To perform a standard attention operation in GPU, tensors generated in intermediate steps are transfered between SRAM and HBM multiple times, results in much more time cost than matrix multiplication. In comparison, flash attention works in the following way:

fa

The core is matrix split in softmax (also known as tiling). Recall the softmax computation of vector $x \in R^B$:

\[\begin{aligned} &m(x):=\max_{i} (x_i)\\ &f(x):=[e^{x_1-m(x)},...,e^{x_B-m(x)}]\\ &l(x):=\sum_if(x)_i\\ &softmax:=\frac{f(x)}{l(x)} \end{aligned}\]

For vector $x^{(1)},x^{(2)} \in R^B$, the softmax of concatenated vector $x=[x^{(1)},x^{(2)}] \in R^{2B}$ is computed as:

\[\begin{aligned} &m(x)=m([x^{(1)},x^{(2)}])=\max(m(x^{(1)}),m(x^{(2)}))\\ &f(x)=[e^{m(x^{(1)})-m(x)}f(x^{(1)}),e^{m(x^{(2)})-m(x)}f(x^{(2)})]\\ &l(x)=e^{m(x^{(1)})-m(x)}l(x^{(1)})+e^{m(x^{(2)})-m(x)}l(x^{(2)})\\ &softmax=\frac{f(x)}{l(x)} \end{aligned}\]

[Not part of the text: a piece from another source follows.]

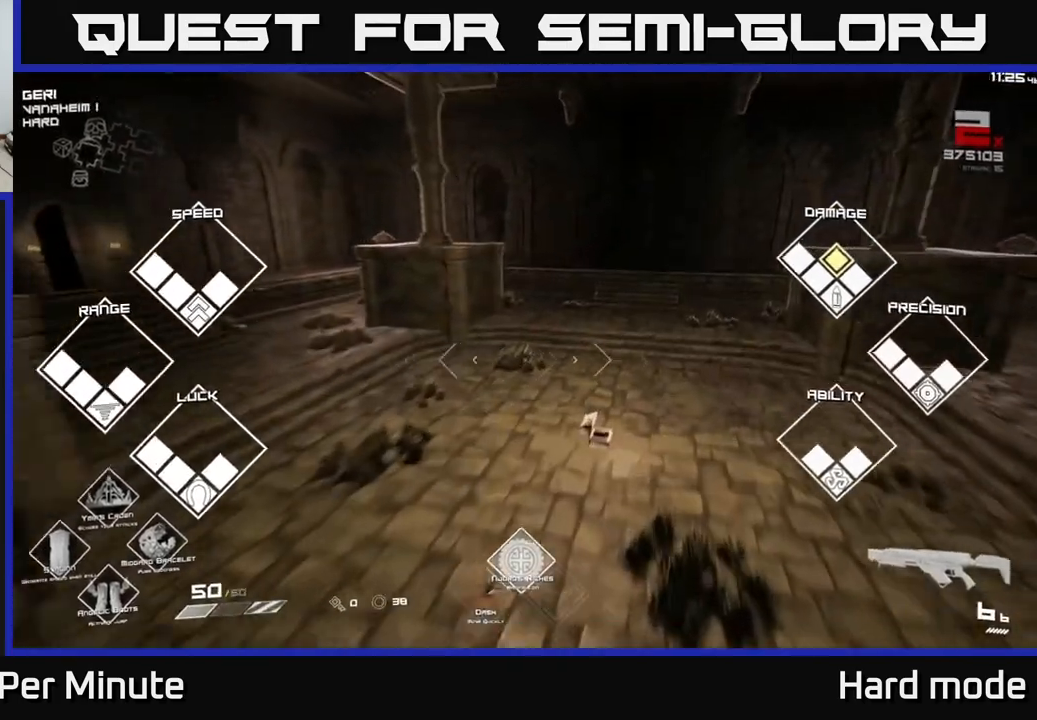
{"buttons": ["L1"], "left_stick": "up", "right_stick": "center", "events": []}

In this way, we can split $Q,K,V$ into blocks and incrementally perform the softmax reduction, compute softmax one block at a time. Flash attention does not store intermediate values ($S,P \in R^{N \times N}$ in algorithm 1) to compute gradients w.r.t $Q,K,V$ during backward pass, instead $S.P$ are recomputed by storing the output O and the softmax normalization statistics $(m,l)$. Recomputation not only reduces the required memory, but also speeds up the backward pass due to the reduction of HBM accesses. That’s why in algorithm 1 the block sizes are set to $\frac{M}{4d}$: blocks of $Q,K,V,O$ are loaded to SRAM and $m,l$ are kept in registers during computation. Another graph to illustrate:

flash

The final road block when trying to understand algorithm 1 may lies in step 12. $O_i$ is intermediate computed attention result used during iteration. Since $S,P$ are not stored in memory, $\text{diag} (l_i) e^{m_i-m_i^{new}} O_i$ is to recover $PV$ from last iteration. Diagonal matrix here is a way to operate mul/div on matrix row by row, and the exponential part simply updates the new max value, these small mathematical tricks may be clearer after you verify it yourself. More details and proofs are provided in the paper.